***** DATA EXTRACTS

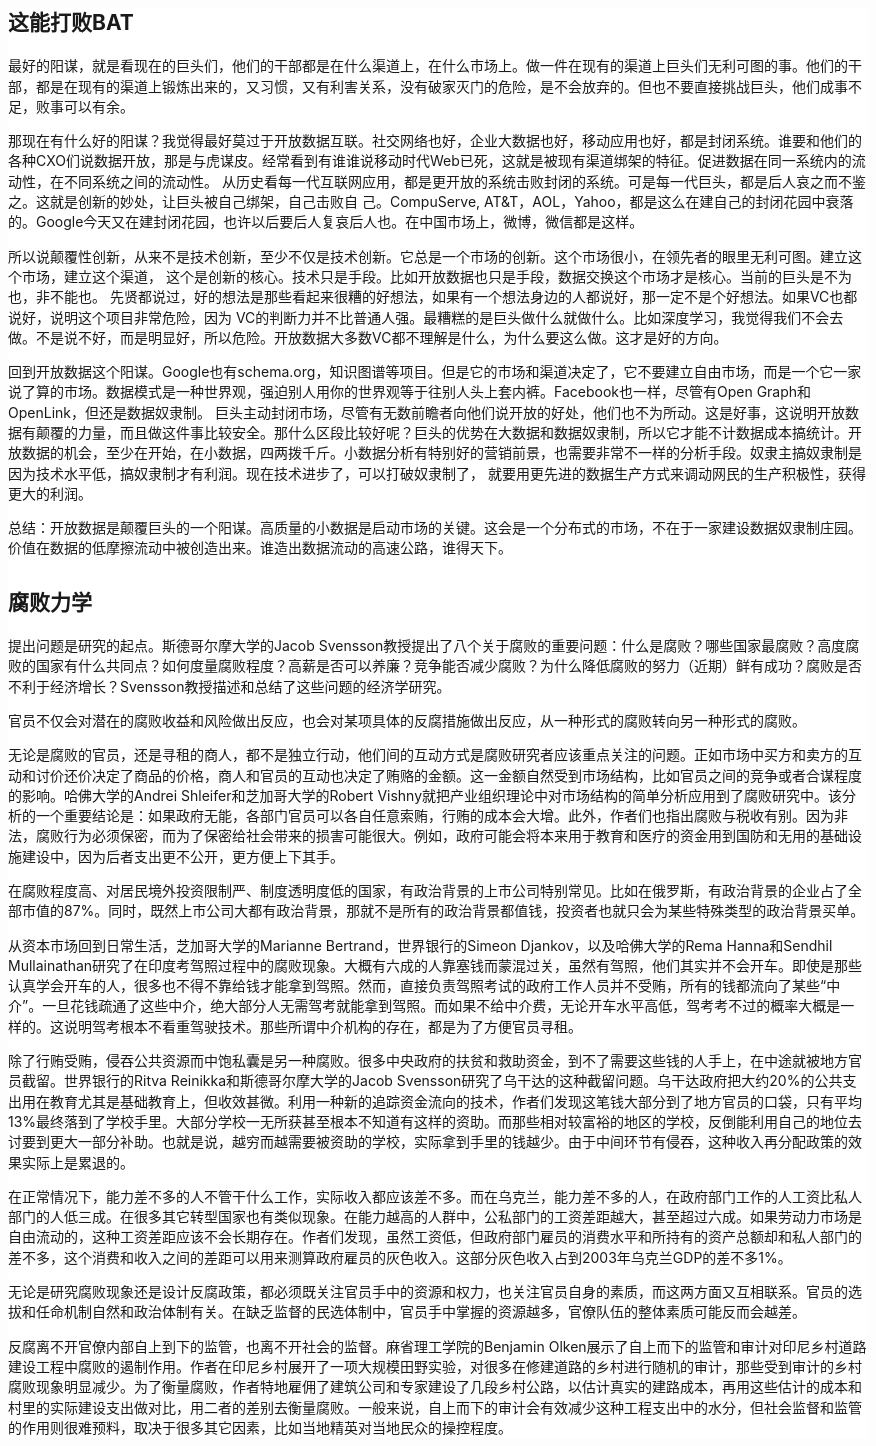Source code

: ## 这能打败BAT

最好的阳谋，就是看现在的巨头们，他们的干部都是在什么渠道上，在什么市场上。做一件在现有的渠道上巨头们无利可图的事。他们的干部，都是在现有的渠道上锻炼出来的，又习惯，又有利害关系，没有破家灭门的危险，是不会放弃的。但也不要直接挑战巨头，他们成事不足，败事可以有余。

那现在有什么好的阳谋？我觉得最好莫过于开放数据互联。社交网络也好，企业大数据也好，移动应用也好，都是封闭系统。谁要和他们的各种CXO们说数据开放，那是与虎谋皮。经常看到有谁谁说移动时代Web已死，这就是被现有渠道绑架的特征。促进数据在同一系统内的流动性，在不同系统之间的流动性。 从历史看每一代互联网应用，都是更开放的系统击败封闭的系统。可是每一代巨头，都是后人哀之而不鉴之。这就是创新的妙处，让巨头被自己绑架，自己击败自 己。CompuServe, AT&T，AOL，Yahoo，都是这么在建自己的封闭花园中衰落的。Google今天又在建封闭花园，也许以后要后人复哀后人也。在中国市场上，微博，微信都是这样。

所以说颠覆性创新，从来不是技术创新，至少不仅是技术创新。它总是一个市场的创新。这个市场很小，在领先者的眼里无利可图。建立这个市场，建立这个渠道， 这个是创新的核心。技术只是手段。比如开放数据也只是手段，数据交换这个市场才是核心。当前的巨头是不为也，非不能也。 先贤都说过，好的想法是那些看起来很糟的好想法，如果有一个想法身边的人都说好，那一定不是个好想法。如果VC也都说好，说明这个项目非常危险，因为 VC的判断力并不比普通人强。最糟糕的是巨头做什么就做什么。比如深度学习，我觉得我们不会去做。不是说不好，而是明显好，所以危险。开放数据大多数VC都不理解是什么，为什么要这么做。这才是好的方向。

回到开放数据这个阳谋。Google也有schema.org，知识图谱等项目。但是它的市场和渠道决定了，它不要建立自由市场，而是一个它一家说了算的市场。数据模式是一种世界观，强迫别人用你的世界观等于往别人头上套内裤。Facebook也一样，尽管有Open Graph和OpenLink，但还是数据奴隶制。 巨头主动封闭市场，尽管有无数前瞻者向他们说开放的好处，他们也不为所动。这是好事，这说明开放数据有颠覆的力量，而且做这件事比较安全。那什么区段比较好呢？巨头的优势在大数据和数据奴隶制，所以它才能不计数据成本搞统计。开放数据的机会，至少在开始，在小数据，四两拨千斤。小数据分析有特别好的营销前景，也需要非常不一样的分析手段。奴隶主搞奴隶制是因为技术水平低，搞奴隶制才有利润。现在技术进步了，可以打破奴隶制了， 就要用更先进的数据生产方式来调动网民的生产积极性，获得更大的利润。

总结：开放数据是颠覆巨头的一个阳谋。高质量的小数据是启动市场的关键。这会是一个分布式的市场，不在于一家建设数据奴隶制庄园。价值在数据的低摩擦流动中被创造出来。谁造出数据流动的高速公路，谁得天下。

## 腐败力学

提出问题是研究的起点。斯德哥尔摩大学的Jacob Svensson教授提出了八个关于腐败的重要问题：什么是腐败？哪些国家最腐败？高度腐败的国家有什么共同点？如何度量腐败程度？高薪是否可以养廉？竞争能否减少腐败？为什么降低腐败的努力（近期）鲜有成功？腐败是否不利于经济增长？Svensson教授描述和总结了这些问题的经济学研究。

官员不仅会对潜在的腐败收益和风险做出反应，也会对某项具体的反腐措施做出反应，从一种形式的腐败转向另一种形式的腐败。

无论是腐败的官员，还是寻租的商人，都不是独立行动，他们间的互动方式是腐败研究者应该重点关注的问题。正如市场中买方和卖方的互动和讨价还价决定了商品的价格，商人和官员的互动也决定了贿赂的金额。这一金额自然受到市场结构，比如官员之间的竞争或者合谋程度的影响。哈佛大学的Andrei Shleifer和芝加哥大学的Robert Vishny就把产业组织理论中对市场结构的简单分析应用到了腐败研究中。该分析的一个重要结论是：如果政府无能，各部门官员可以各自任意索贿，行贿的成本会大增。此外，作者们也指出腐败与税收有别。因为非法，腐败行为必须保密，而为了保密给社会带来的损害可能很大。例如，政府可能会将本来用于教育和医疗的资金用到国防和无用的基础设施建设中，因为后者支出更不公开，更方便上下其手。

在腐败程度高、对居民境外投资限制严、制度透明度低的国家，有政治背景的上市公司特别常见。比如在俄罗斯，有政治背景的企业占了全部市值的87%。同时，既然上市公司大都有政治背景，那就不是所有的政治背景都值钱，投资者也就只会为某些特殊类型的政治背景买单。

从资本市场回到日常生活，芝加哥大学的Marianne Bertrand，世界银行的Simeon Djankov，以及哈佛大学的Rema Hanna和Sendhil Mullainathan研究了在印度考驾照过程中的腐败现象。大概有六成的人靠塞钱而蒙混过关，虽然有驾照，他们其实并不会开车。即使是那些认真学会开车的人，很多也不得不靠给钱才能拿到驾照。然而，直接负责驾照考试的政府工作人员并不受贿，所有的钱都流向了某些“中介”。一旦花钱疏通了这些中介，绝大部分人无需驾考就能拿到驾照。而如果不给中介费，无论开车水平高低，驾考考不过的概率大概是一样的。这说明驾考根本不看重驾驶技术。那些所谓中介机构的存在，都是为了方便官员寻租。

除了行贿受贿，侵吞公共资源而中饱私囊是另一种腐败。很多中央政府的扶贫和救助资金，到不了需要这些钱的人手上，在中途就被地方官员截留。世界银行的Ritva Reinikka和斯德哥尔摩大学的Jacob Svensson研究了乌干达的这种截留问题。乌干达政府把大约20%的公共支出用在教育尤其是基础教育上，但收效甚微。利用一种新的追踪资金流向的技术，作者们发现这笔钱大部分到了地方官员的口袋，只有平均13%最终落到了学校手里。大部分学校一无所获甚至根本不知道有这样的资助。而那些相对较富裕的地区的学校，反倒能利用自己的地位去讨要到更大一部分补助。也就是说，越穷而越需要被资助的学校，实际拿到手里的钱越少。由于中间环节有侵吞，这种收入再分配政策的效果实际上是累退的。

在正常情况下，能力差不多的人不管干什么工作，实际收入都应该差不多。而在乌克兰，能力差不多的人，在政府部门工作的人工资比私人部门的人低三成。在很多其它转型国家也有类似现象。在能力越高的人群中，公私部门的工资差距越大，甚至超过六成。如果劳动力市场是自由流动的，这种工资差距应该不会长期存在。作者们发现，虽然工资低，但政府部门雇员的消费水平和所持有的资产总额却和私人部门的差不多，这个消费和收入之间的差距可以用来测算政府雇员的灰色收入。这部分灰色收入占到2003年乌克兰GDP的差不多1%。

无论是研究腐败现象还是设计反腐政策，都必须既关注官员手中的资源和权力，也关注官员自身的素质，而这两方面又互相联系。官员的选拔和任命机制自然和政治体制有关。在缺乏监督的民选体制中，官员手中掌握的资源越多，官僚队伍的整体素质可能反而会越差。

反腐离不开官僚内部自上到下的监管，也离不开社会的监督。麻省理工学院的Benjamin Olken展示了自上而下的监管和审计对印尼乡村道路建设工程中腐败的遏制作用。作者在印尼乡村展开了一项大规模田野实验，对很多在修建道路的乡村进行随机的审计，那些受到审计的乡村腐败现象明显减少。为了衡量腐败，作者特地雇佣了建筑公司和专家建设了几段乡村公路，以估计真实的建路成本，再用这些估计的成本和村里的实际建设支出做对比，用二者的差别去衡量腐败。一般来说，自上而下的审计会有效减少这种工程支出中的水分，但社会监督和监管的作用则很难预料，取决于很多其它因素，比如当地精英对当地民众的操控程度。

**********

WORK ITEM:
Exact copy, no pictures: reproduce the whole listing above.

TASK SOLUTION:
Source code

: ## 这能打败BAT

最好的阳谋，就是看现在的巨头们，他们的干部都是在什么渠道上，在什么市场上。做一件在现有的渠道上巨头们无利可图的事。他们的干部，都是在现有的渠道上锻炼出来的，又习惯，又有利害关系，没有破家灭门的危险，是不会放弃的。但也不要直接挑战巨头，他们成事不足，败事可以有余。

那现在有什么好的阳谋？我觉得最好莫过于开放数据互联。社交网络也好，企业大数据也好，移动应用也好，都是封闭系统。谁要和他们的各种CXO们说数据开放，那是与虎谋皮。经常看到有谁谁说移动时代Web已死，这就是被现有渠道绑架的特征。促进数据在同一系统内的流动性，在不同系统之间的流动性。 从历史看每一代互联网应用，都是更开放的系统击败封闭的系统。可是每一代巨头，都是后人哀之而不鉴之。这就是创新的妙处，让巨头被自己绑架，自己击败自 己。CompuServe, AT&T，AOL，Yahoo，都是这么在建自己的封闭花园中衰落的。Google今天又在建封闭花园，也许以后要后人复哀后人也。在中国市场上，微博，微信都是这样。

所以说颠覆性创新，从来不是技术创新，至少不仅是技术创新。它总是一个市场的创新。这个市场很小，在领先者的眼里无利可图。建立这个市场，建立这个渠道， 这个是创新的核心。技术只是手段。比如开放数据也只是手段，数据交换这个市场才是核心。当前的巨头是不为也，非不能也。 先贤都说过，好的想法是那些看起来很糟的好想法，如果有一个想法身边的人都说好，那一定不是个好想法。如果VC也都说好，说明这个项目非常危险，因为 VC的判断力并不比普通人强。最糟糕的是巨头做什么就做什么。比如深度学习，我觉得我们不会去做。不是说不好，而是明显好，所以危险。开放数据大多数VC都不理解是什么，为什么要这么做。这才是好的方向。

回到开放数据这个阳谋。Google也有schema.org，知识图谱等项目。但是它的市场和渠道决定了，它不要建立自由市场，而是一个它一家说了算的市场。数据模式是一种世界观，强迫别人用你的世界观等于往别人头上套内裤。Facebook也一样，尽管有Open Graph和OpenLink，但还是数据奴隶制。 巨头主动封闭市场，尽管有无数前瞻者向他们说开放的好处，他们也不为所动。这是好事，这说明开放数据有颠覆的力量，而且做这件事比较安全。那什么区段比较好呢？巨头的优势在大数据和数据奴隶制，所以它才能不计数据成本搞统计。开放数据的机会，至少在开始，在小数据，四两拨千斤。小数据分析有特别好的营销前景，也需要非常不一样的分析手段。奴隶主搞奴隶制是因为技术水平低，搞奴隶制才有利润。现在技术进步了，可以打破奴隶制了， 就要用更先进的数据生产方式来调动网民的生产积极性，获得更大的利润。

总结：开放数据是颠覆巨头的一个阳谋。高质量的小数据是启动市场的关键。这会是一个分布式的市场，不在于一家建设数据奴隶制庄园。价值在数据的低摩擦流动中被创造出来。谁造出数据流动的高速公路，谁得天下。

## 腐败力学

提出问题是研究的起点。斯德哥尔摩大学的Jacob Svensson教授提出了八个关于腐败的重要问题：什么是腐败？哪些国家最腐败？高度腐败的国家有什么共同点？如何度量腐败程度？高薪是否可以养廉？竞争能否减少腐败？为什么降低腐败的努力（近期）鲜有成功？腐败是否不利于经济增长？Svensson教授描述和总结了这些问题的经济学研究。

官员不仅会对潜在的腐败收益和风险做出反应，也会对某项具体的反腐措施做出反应，从一种形式的腐败转向另一种形式的腐败。

无论是腐败的官员，还是寻租的商人，都不是独立行动，他们间的互动方式是腐败研究者应该重点关注的问题。正如市场中买方和卖方的互动和讨价还价决定了商品的价格，商人和官员的互动也决定了贿赂的金额。这一金额自然受到市场结构，比如官员之间的竞争或者合谋程度的影响。哈佛大学的Andrei Shleifer和芝加哥大学的Robert Vishny就把产业组织理论中对市场结构的简单分析应用到了腐败研究中。该分析的一个重要结论是：如果政府无能，各部门官员可以各自任意索贿，行贿的成本会大增。此外，作者们也指出腐败与税收有别。因为非法，腐败行为必须保密，而为了保密给社会带来的损害可能很大。例如，政府可能会将本来用于教育和医疗的资金用到国防和无用的基础设施建设中，因为后者支出更不公开，更方便上下其手。

在腐败程度高、对居民境外投资限制严、制度透明度低的国家，有政治背景的上市公司特别常见。比如在俄罗斯，有政治背景的企业占了全部市值的87%。同时，既然上市公司大都有政治背景，那就不是所有的政治背景都值钱，投资者也就只会为某些特殊类型的政治背景买单。

从资本市场回到日常生活，芝加哥大学的Marianne Bertrand，世界银行的Simeon Djankov，以及哈佛大学的Rema Hanna和Sendhil Mullainathan研究了在印度考驾照过程中的腐败现象。大概有六成的人靠塞钱而蒙混过关，虽然有驾照，他们其实并不会开车。即使是那些认真学会开车的人，很多也不得不靠给钱才能拿到驾照。然而，直接负责驾照考试的政府工作人员并不受贿，所有的钱都流向了某些“中介”。一旦花钱疏通了这些中介，绝大部分人无需驾考就能拿到驾照。而如果不给中介费，无论开车水平高低，驾考考不过的概率大概是一样的。这说明驾考根本不看重驾驶技术。那些所谓中介机构的存在，都是为了方便官员寻租。

除了行贿受贿，侵吞公共资源而中饱私囊是另一种腐败。很多中央政府的扶贫和救助资金，到不了需要这些钱的人手上，在中途就被地方官员截留。世界银行的Ritva Reinikka和斯德哥尔摩大学的Jacob Svensson研究了乌干达的这种截留问题。乌干达政府把大约20%的公共支出用在教育尤其是基础教育上，但收效甚微。利用一种新的追踪资金流向的技术，作者们发现这笔钱大部分到了地方官员的口袋，只有平均13%最终落到了学校手里。大部分学校一无所获甚至根本不知道有这样的资助。而那些相对较富裕的地区的学校，反倒能利用自己的地位去讨要到更大一部分补助。也就是说，越穷而越需要被资助的学校，实际拿到手里的钱越少。由于中间环节有侵吞，这种收入再分配政策的效果实际上是累退的。

在正常情况下，能力差不多的人不管干什么工作，实际收入都应该差不多。而在乌克兰，能力差不多的人，在政府部门工作的人工资比私人部门的人低三成。在很多其它转型国家也有类似现象。在能力越高的人群中，公私部门的工资差距越大，甚至超过六成。如果劳动力市场是自由流动的，这种工资差距应该不会长期存在。作者们发现，虽然工资低，但政府部门雇员的消费水平和所持有的资产总额却和私人部门的差不多，这个消费和收入之间的差距可以用来测算政府雇员的灰色收入。这部分灰色收入占到2003年乌克兰GDP的差不多1%。

无论是研究腐败现象还是设计反腐政策，都必须既关注官员手中的资源和权力，也关注官员自身的素质，而这两方面又互相联系。官员的选拔和任命机制自然和政治体制有关。在缺乏监督的民选体制中，官员手中掌握的资源越多，官僚队伍的整体素质可能反而会越差。

反腐离不开官僚内部自上到下的监管，也离不开社会的监督。麻省理工学院的Benjamin Olken展示了自上而下的监管和审计对印尼乡村道路建设工程中腐败的遏制作用。作者在印尼乡村展开了一项大规模田野实验，对很多在修建道路的乡村进行随机的审计，那些受到审计的乡村腐败现象明显减少。为了衡量腐败，作者特地雇佣了建筑公司和专家建设了几段乡村公路，以估计真实的建路成本，再用这些估计的成本和村里的实际建设支出做对比，用二者的差别去衡量腐败。一般来说，自上而下的审计会有效减少这种工程支出中的水分，但社会监督和监管的作用则很难预料，取决于很多其它因素，比如当地精英对当地民众的操控程度。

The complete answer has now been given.